Am Rande der Autobahn haben die Pappeln eine Gefahr dargestellt. Auf einen Hinweis von Straßen NRW haben die Flächeneigentümer sie gefällt.

Am Rande der Autobahn haben die Pappeln eine Gefahr dargestellt. Auf einen Hinweis von Straßen NRW haben die Flächeneigentümer sie gefällt. © Sebastian Smulka

Revierförster Matthias Müller sieht einen Zusammenhang zwischen dem Gesundheitszustand der Bäume und den Klimaveränderungen. „Die Bäume waren schlichtweg kaputt, zum Teil sogar schon bis zur Krone trocken“, schildert er den Zustand der Bäume vor der Fällung. Würde man so einen Baum stehen lassen, würde ihn sich die Natur zurückholen: Fäulnis, Pilze und Insekten würden sein Holz so sehr angreifen, dass er irgendwann von allein umstürzt. Direkt neben Wegen, auf denen Menschen verkehren können, hat die Sicherheit Vorrang, muss der Baum kontrolliert gefällt werden.

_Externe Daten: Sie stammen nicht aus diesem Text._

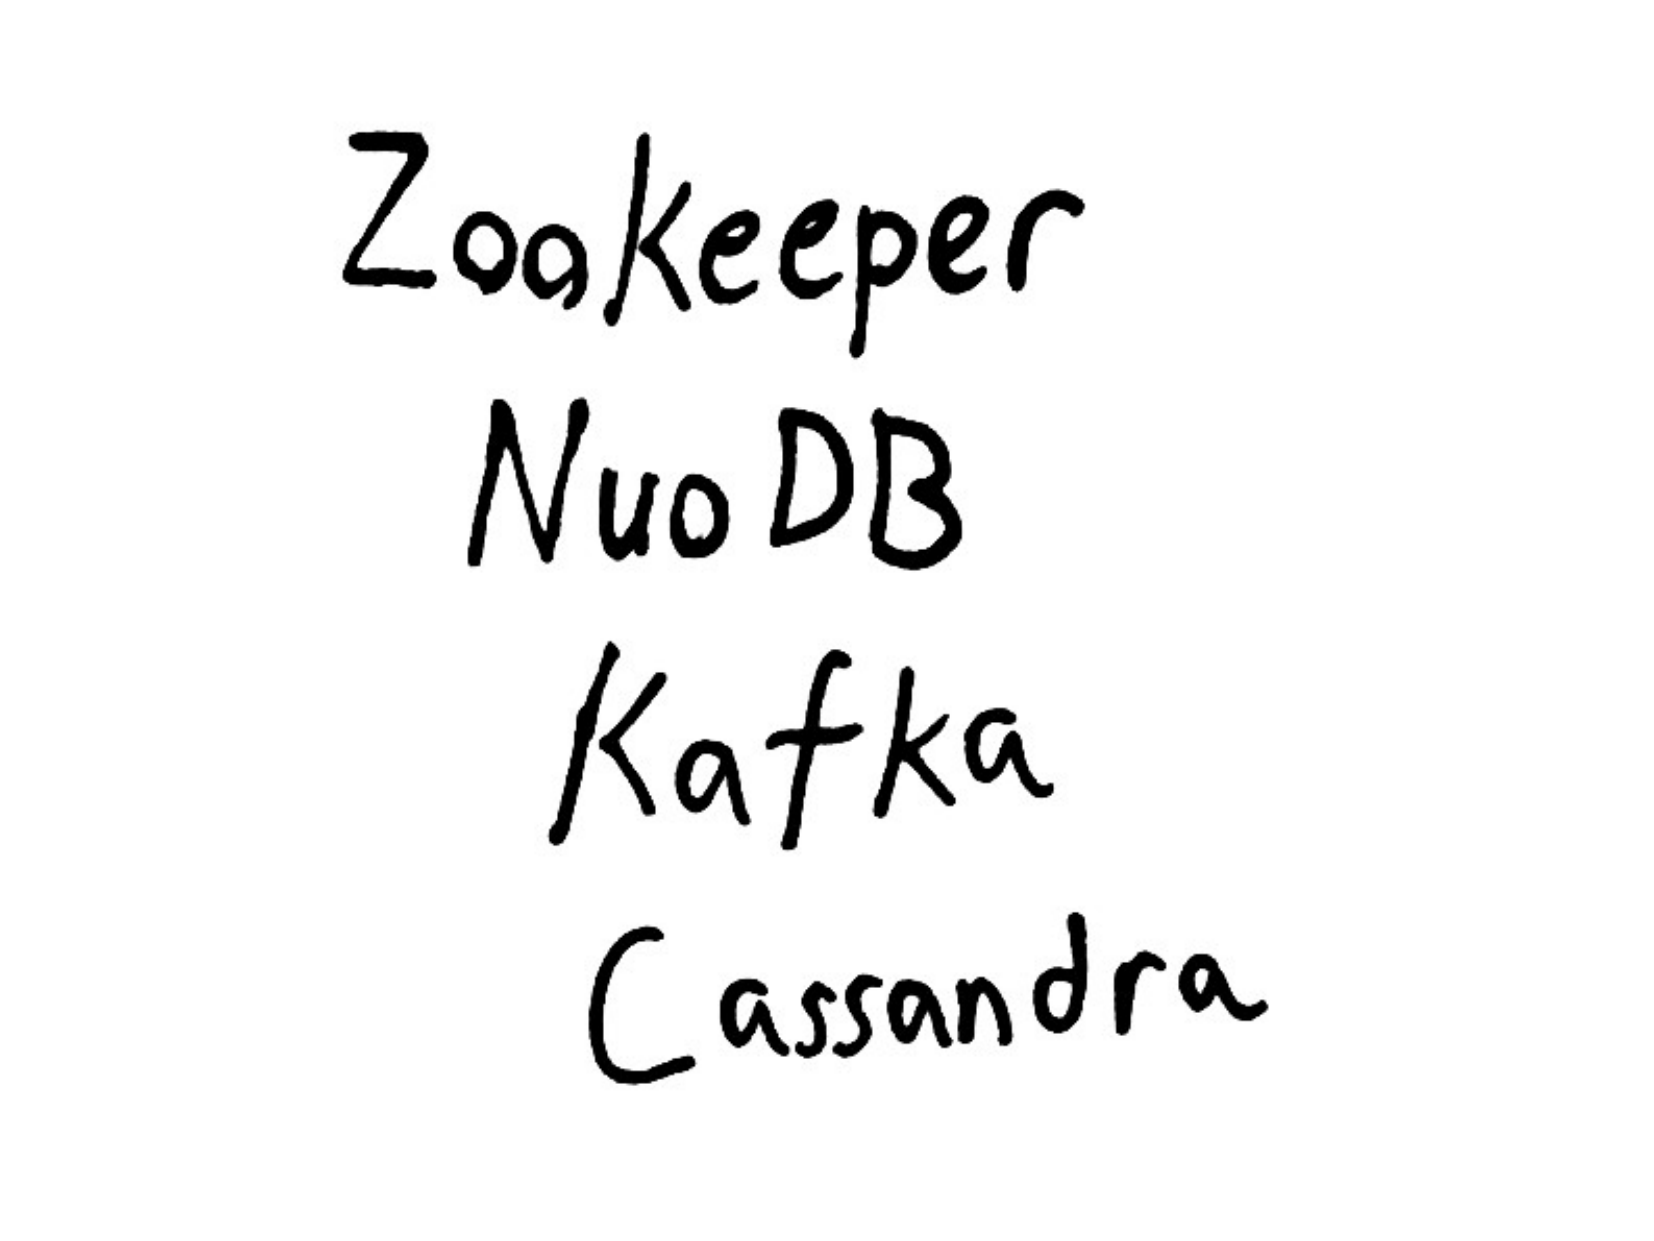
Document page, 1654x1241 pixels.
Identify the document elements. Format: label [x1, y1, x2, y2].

picture [285, 89, 1323, 1159]
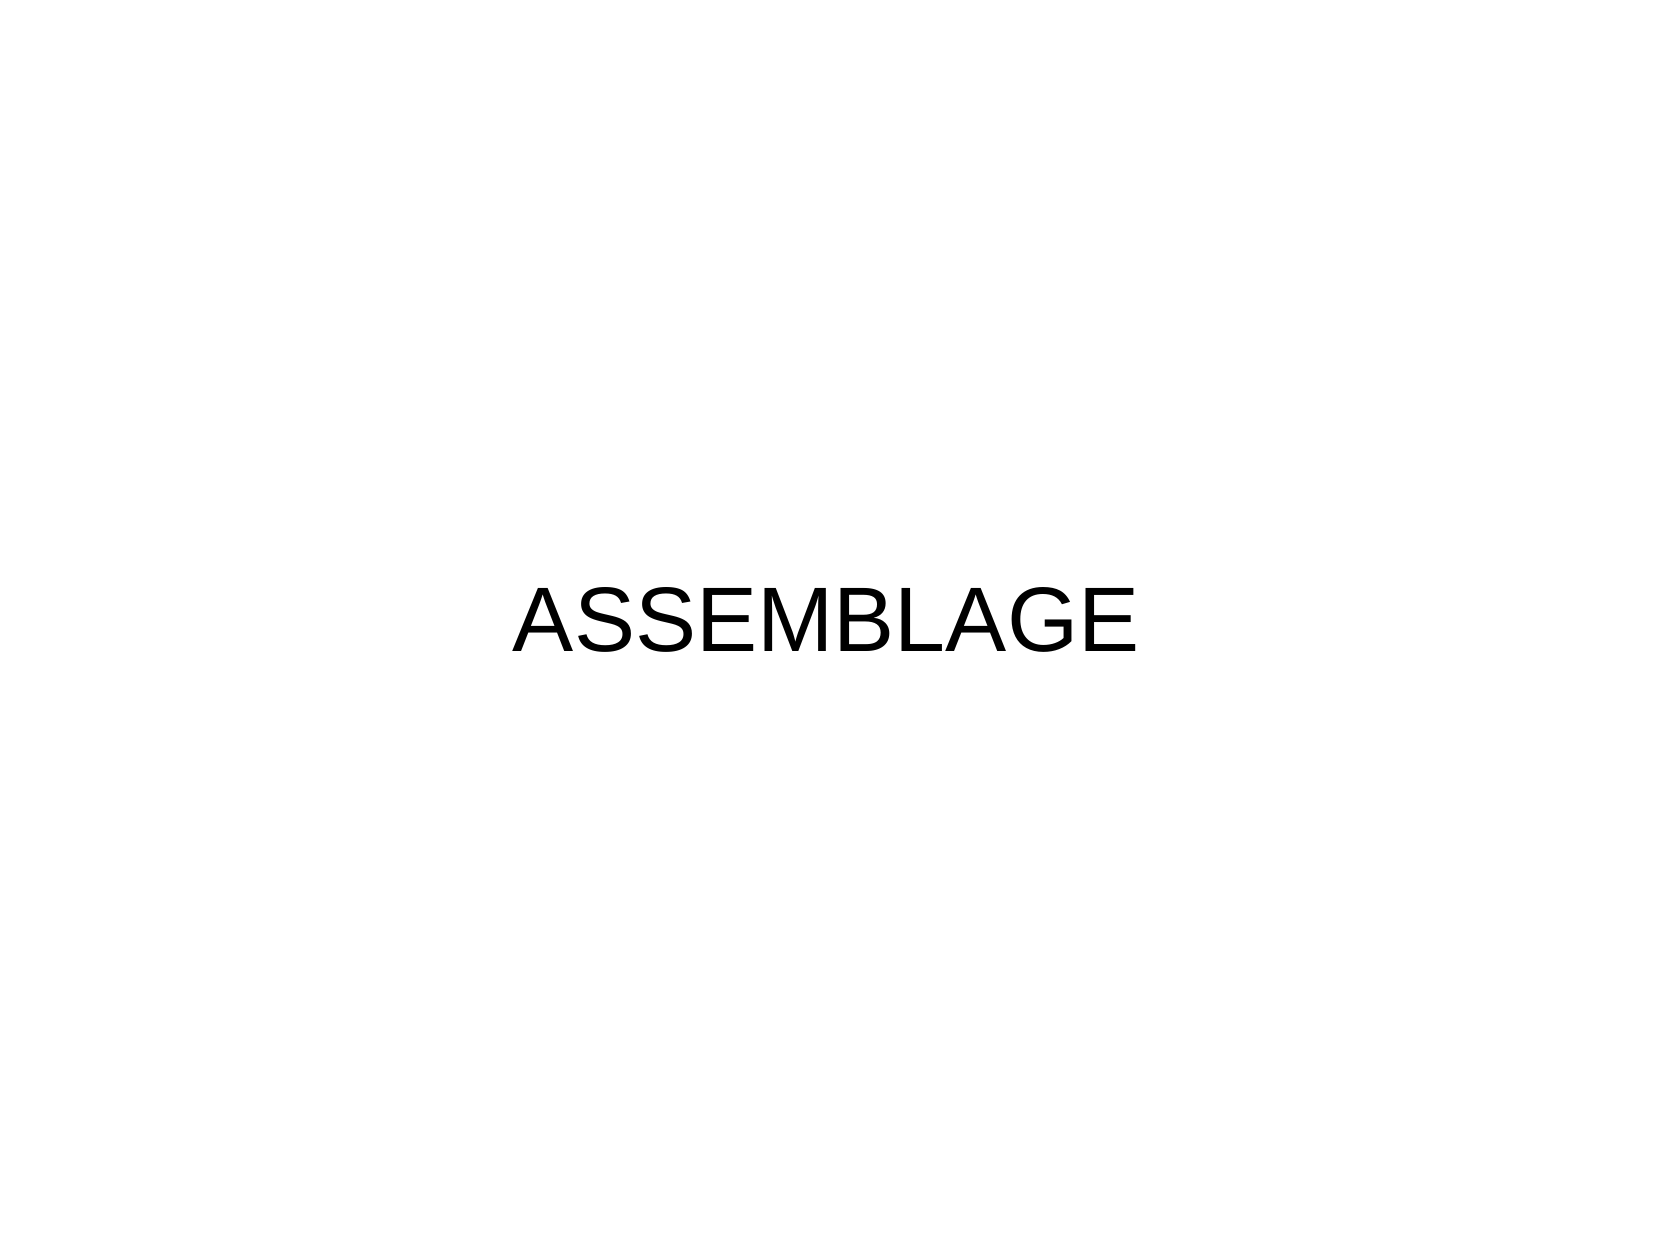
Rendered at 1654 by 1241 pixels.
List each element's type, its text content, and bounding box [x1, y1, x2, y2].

title ASSEMBLAGE [82, 515, 1571, 724]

Buchen leiden unter den trockenen Sommern

Buchen zählen zu den Bäumen, denen die langen Trockenperioden in den Jahren 2018 und 2019 stark zu schaffen gemacht haben. Im Extremfall können die Bäume tatsächlich vertrocknen. Aber auch die Buchenkomplexkrankheit, die die Bäume anfällig für verschiedene Schädlinge macht, steht wahrscheinlich im Zusammenhang mit einer Schwächung durch lange Trockenheit.

In Unna mussten in den zurückliegenden Jahren einige teils sehr stattliche Buchen gefällt werden. Die großen Einzelbäume an der alten Katharinenschule und an der Hauptpost waren dabei durch Prominenz und Lage aufgefallen. Ökologisch bedeutsamer war aber sicherlich die Rodung eines zusammenhängenden Buchenwaldes am Stadion in Billmerich.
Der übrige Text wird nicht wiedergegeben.